[What to produce]: Give the listing below again exactly, but without any of its pictures.

»»

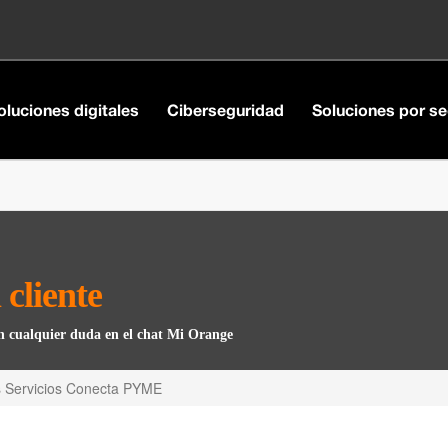
oluciones digitales
Ciberseguridad
Soluciones por se
 cliente
an cualquier duda en el chat Mi Orange
s Servicios Conecta PYME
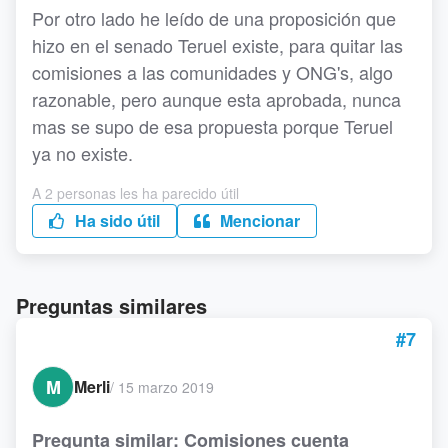
Por otro lado he leído de una proposición que
hizo en el senado Teruel existe, para quitar las
comisiones a las comunidades y ONG's, algo
razonable, pero aunque esta aprobada, nunca
mas se supo de esa propuesta porque Teruel
ya no existe.
A 2 personas les ha parecido útil
Ha sido útil
Mencionar
Preguntas similares
#7
M
Merli
/
15 marzo 2019
Pregunta similar: Comisiones cuenta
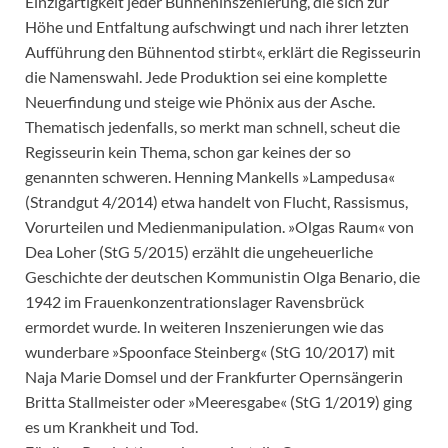
Einzigartigkeit jeder Bühneninszenierung, die sich zur
Höhe und Entfaltung aufschwingt und nach ihrer letzten
Aufführung den Bühnentod stirbt«, erklärt die Regisseurin
die Namenswahl. Jede Produktion sei eine komplette
Neuerfindung und steige wie Phönix aus der Asche.
Thematisch jedenfalls, so merkt man schnell, scheut die
Regisseurin kein Thema, schon gar keines der so
genannten schweren. Henning Mankells »Lampedusa«
(Strandgut 4/2014) etwa handelt von Flucht, Rassismus,
Vorurteilen und Medienmanipulation. »Olgas Raum« von
Dea Loher (StG 5/2015) erzählt die ungeheuerliche
Geschichte der deutschen Kommunistin Olga Benario, die
1942 im Frauenkonzentrationslager Ravensbrück
ermordet wurde. In weiteren Inszenierungen wie das
wunderbare »Spoonface Steinberg« (StG 10/2017) mit
Naja Marie Domsel und der Frankfurter Opernsängerin
Britta Stallmeister oder »Meeresgabe« (StG 1/2019) ging
es um Krankheit und Tod.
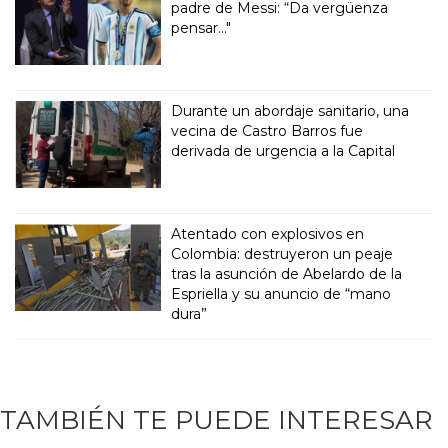
padre de Messi: “Da vergüenza
pensar..."
Durante un abordaje sanitario, una
vecina de Castro Barros fue
derivada de urgencia a la Capital
Atentado con explosivos en
Colombia: destruyeron un peaje
tras la asunción de Abelardo de la
Espriella y su anuncio de “mano
dura”
TAMBIÉN TE PUEDE INTERESAR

««

[Response area]:
oluciones digitales
Ciberseguridad
Soluciones por se
 cliente
an cualquier duda en el chat Mi Orange
s Servicios Conecta PYME
Por otro lado he leído de una proposición que
hizo en el senado Teruel existe, para quitar las
comisiones a las comunidades y ONG's, algo
razonable, pero aunque esta aprobada, nunca
mas se supo de esa propuesta porque Teruel
ya no existe.
A 2 personas les ha parecido útil
Ha sido útil
Mencionar
Preguntas similares
#7
M
Merli
/
15 marzo 2019
Pregunta similar: Comisiones cuenta
Einzigartigkeit jeder Bühneninszenierung, die sich zur
Höhe und Entfaltung aufschwingt und nach ihrer letzten
Aufführung den Bühnentod stirbt«, erklärt die Regisseurin
die Namenswahl. Jede Produktion sei eine komplette
Neuerfindung und steige wie Phönix aus der Asche.
Thematisch jedenfalls, so merkt man schnell, scheut die
Regisseurin kein Thema, schon gar keines der so
genannten schweren. Henning Mankells »Lampedusa«
(Strandgut 4/2014) etwa handelt von Flucht, Rassismus,
Vorurteilen und Medienmanipulation. »Olgas Raum« von
Dea Loher (StG 5/2015) erzählt die ungeheuerliche
Geschichte der deutschen Kommunistin Olga Benario, die
1942 im Frauenkonzentrationslager Ravensbrück
ermordet wurde. In weiteren Inszenierungen wie das
wunderbare »Spoonface Steinberg« (StG 10/2017) mit
Naja Marie Domsel und der Frankfurter Opernsängerin
Britta Stallmeister oder »Meeresgabe« (StG 1/2019) ging
es um Krankheit und Tod.
padre de Messi: “Da vergüenza
pensar..."
Durante un abordaje sanitario, una
vecina de Castro Barros fue
derivada de urgencia a la Capital
Atentado con explosivos en
Colombia: destruyeron un peaje
tras la asunción de Abelardo de la
Espriella y su anuncio de “mano
dura”
TAMBIÉN TE PUEDE INTERESAR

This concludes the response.